Exercises to complete:
• A. Answer these questions using the article on CD-ROM and multimedia:
(i) For how many years has Microsoft sponsored the International Conference and Exposition on Multimedia and CD-ROM?
(ii) In which city was this year's conference held?
(iii) A computer CD holds about how many times the capacity of a high-density floppy disk?
• B. List every kind of content that the article on CD-ROM and multimedia says a computer CD can store.
• C. Write the next part of the article on CD-ROM and multimedia, picking up after its final sentence.

Now targeted for personal use


March 23, 1992|By Lawrence J. Magid | Lawrence J. Magid,Los Angeles Times

For the past seven years, Microsoft has sponsored the International Conference and Exposition on Multimedia and CD-ROM. Past expositions were dominated by companies selling high-end business products and software development tools.

This year's conference, held this month in San Francisco, featured an increasing number of exhibitors with products aimed at homes and schools.

CD-ROM stands for "compact disc read only memory." The discs themselves are identical to the ones you play on your home stereo.

However, in addition to storing music, computer CDs can store text, graphic images, animation and moving video. Hence the term "multimedia."

A computer CD can store more than 600 megabytes of data -- about 400 times the capacity of high-density floppy disks. To "play" a computer CD you need to add to your computer a drive developed for it. You may also need a sound board and other equipment. Most computer CD drives can also play musical CDs but audio players won't work with a computer.

Data shown:
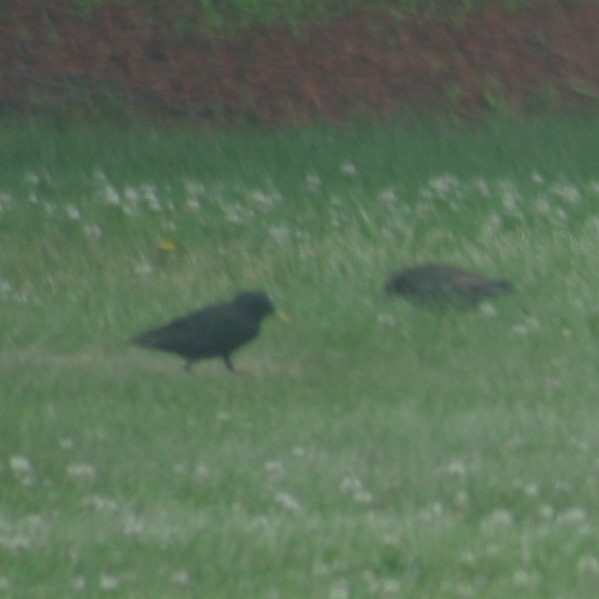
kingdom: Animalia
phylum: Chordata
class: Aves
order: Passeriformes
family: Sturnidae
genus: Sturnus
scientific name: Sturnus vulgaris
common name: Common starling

Answers:
• A.
(i) Seven years
(ii) San Francisco
(iii) About 400 times

• B. Music, text, graphic images, animation, moving video

• C.
All CD drives are slower than hard disks but some are faster than others. Unless you're willing to wait for your data, get one that runs at 400 milliseconds or better. The lower the number, the faster the drive. You'll pay between $500 and $795 for a high-performance drive. Slower drives start at around $400.

As is often the case, Macintosh users have it easier than people with IBM compatibles. Mac CD drives plug into a port on the back of the machine and all Macs are capable of playing sound. CD drives for IBM compatibles usually come with an interface board.

To be certain you can use any multimedia disc, including those that run under Microsoft Windows, users of IBM compatibles should get a CD drive and sound board that comply with the Multimedia PC (MPC) specifications. You can look for the MPC logo or ask your dealer to guarantee that the product meets the MPC standard. MPC discs require a PC with a 386SX or higher central processing unit, a hard disk of at least 30 megabytes, a minimum of 2 megabytes of random access memory and a VGA color monitor.

The only reason to buy a CD drive is to run interesting software. Unless you're willing to spend time and money just to tinker, look around for software before you take the plunge.

The 1991 Time Magazine Compact Almanac, (202) 244-4770, is a case in point. The $145 disc, which contains the full text of every article that appeared in Time from 1989 through April 1, 1991, and selected articles from 1923, is a great research tool. I enjoyed browsing through articles going back to Time's first issue in 1923. The disc also contains video clips from network television archives. It was interesting to be able to punch up a piece of John F. Kennedy's inaugural address and Franklin D. Roosevelt's "Fear Itself" speech.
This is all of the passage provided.